I’m not alone in this call. Even the Venture Capitalist section of Harvard Business Review admits that this development culture is irresponsible and outdated. Software developers and project managers must be willing to #Disrupt the current industry norm and be willing to Move Moderately and Fix Things.

Libre software funding and market abuse

I’ve just read a troubling article from the developer of Aether.

What troubles me is not so much the differences we have, which likely stems from being in vastly different segments of libre software (he’s doing social media, and I’m in low-level systems). What troubles me is that he claims that it is an economic imperative to work at FAANG or a Silicon Valley startup for a number of years before working on libre software full time, and all of this on a false pretense.

Encouraging someone to have a long-term savings and funding plan is a good idea, perhaps even a great idea. It falls apart when he states that working for startups or FAANG are the only or best way you can earn that money — and then claiming that you could make 250,000 USD per month working at them[1]. This is flawed mathematics at best, and actively malicious to society at worst.

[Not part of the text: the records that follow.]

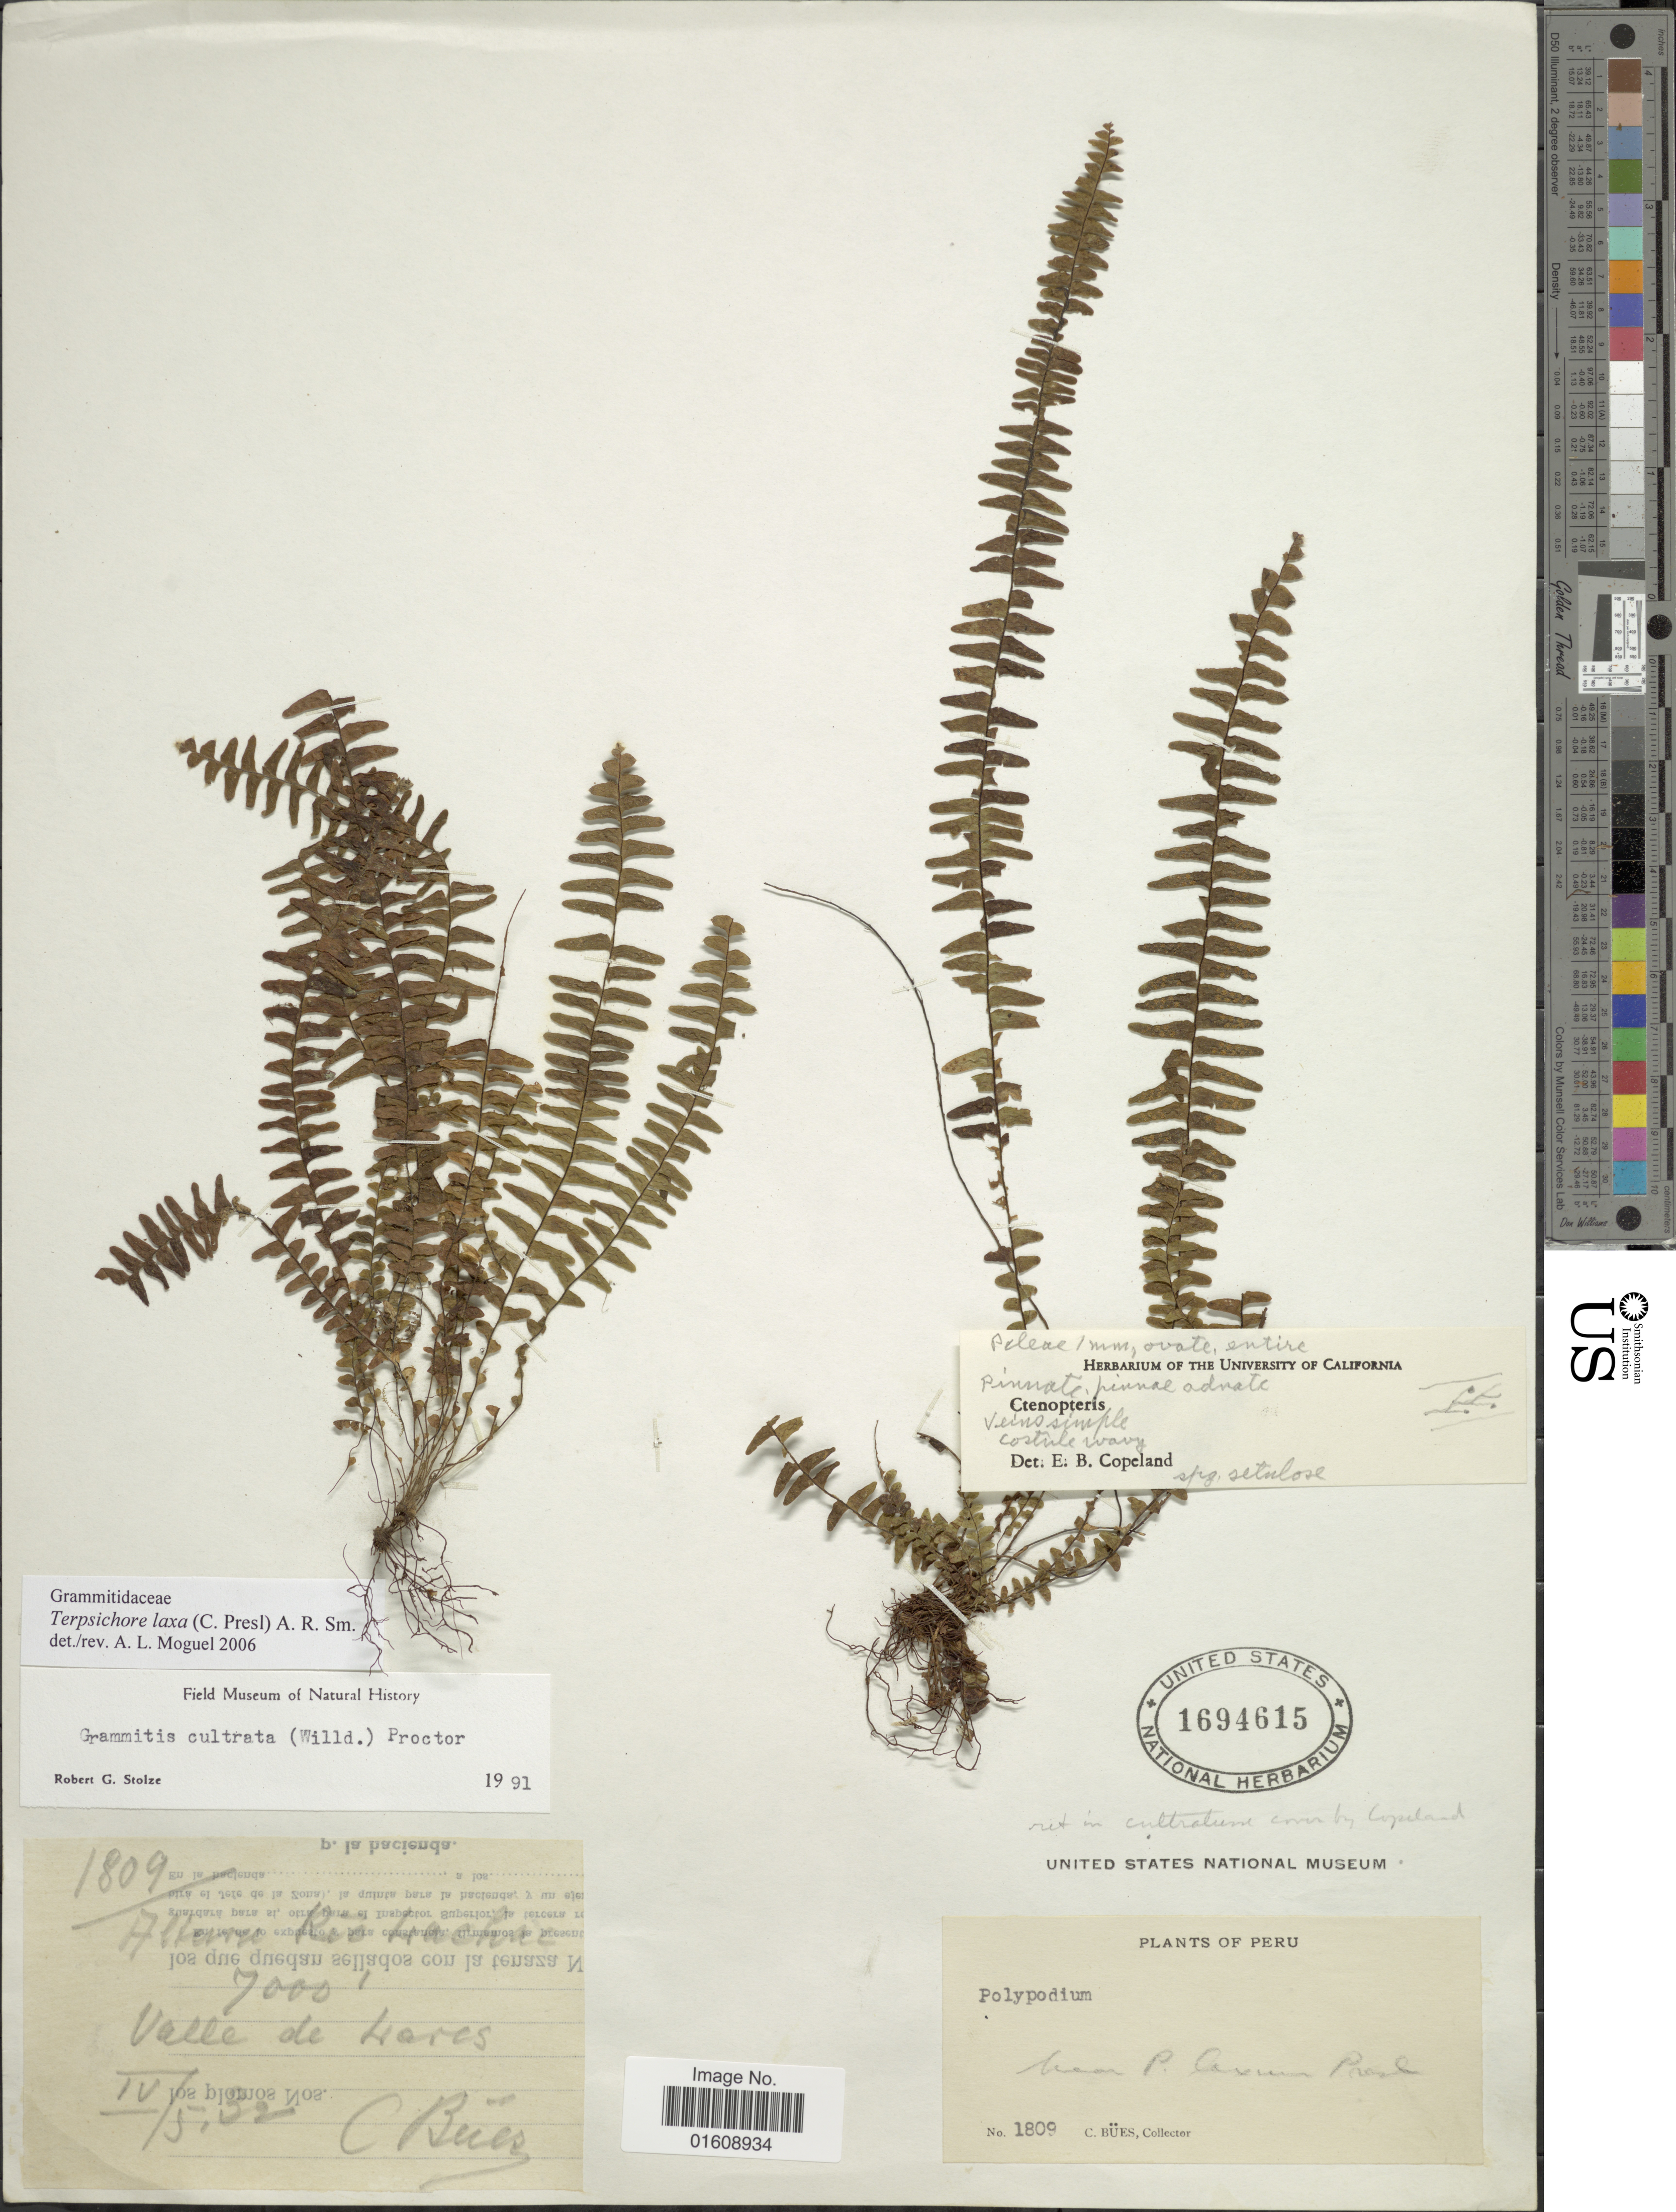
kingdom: Plantae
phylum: Tracheophyta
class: Polypodiopsida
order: Polypodiales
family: Polypodiaceae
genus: Alansmia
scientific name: Alansmia laxa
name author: (C. Presl) Moguel & M. Kessler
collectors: C. Bues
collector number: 1809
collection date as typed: Transcribed d/m/y: 5/4/2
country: Peru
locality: Altura Rio Lachac, Valley de Lares.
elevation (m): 2134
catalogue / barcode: US 1694615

Most people are going to have to work at a company before founding their own, unless they have funding from external sources (be it angel investors, VC, inheritance, family and friends, etc). This is not what I take issue with. This issue I have is this false dichotomy that you can only make good money by working at FAANG or an abusive startup. As someone who actually has worked at two different startups in their life, I take personal issue with the way startup culture exploits its workers, investors, and society at large. This doesn’t even go in to how startup culture can also be bad for business.

This abuse is ingrained in to most, if not all, of the industry of Big Tech, ala FAANG. You might be able to wrestle some division of Apple, or the security research division of Netflix, out of this hole and point to them as an example of where I’m wrong. Oh, dear reader — even if you have the privilege of working in an area of the company that isn’t abusing its workers, you’re still complicit in that abuse by furthering the company’s mission and control over some part of the industry at best, and indirectly engaging in it yourself at worst.

It’s time for the computer industry to rise up and work at companies that respect their workers, and society. Quit FAANG like a bad habit, and find a company to work for that doesn’t trade in the abuse of power and users as its main product. And where those don’t yet exist, it’s time to found some. At the end of the day, we are all defined by the actions we take — which side of history do you want to be on?

[1]: And I quote, “If you can make $10,000 a month from donations doing open source work, I can guarantee you that your salary in any large tech company (or even startup) would be much more — to the tune of 10x to 25x.” The firm Indeed claim, at time of writing, that the highest paid research engineers at Google make about 246,000 USD per year; other companies pay even less. That’s 20,500 USD per month, or just about twice the amount he claims you might be able to make on donations doing ‘open source work’. And this doesn’t require you to further Google’s surveillance state.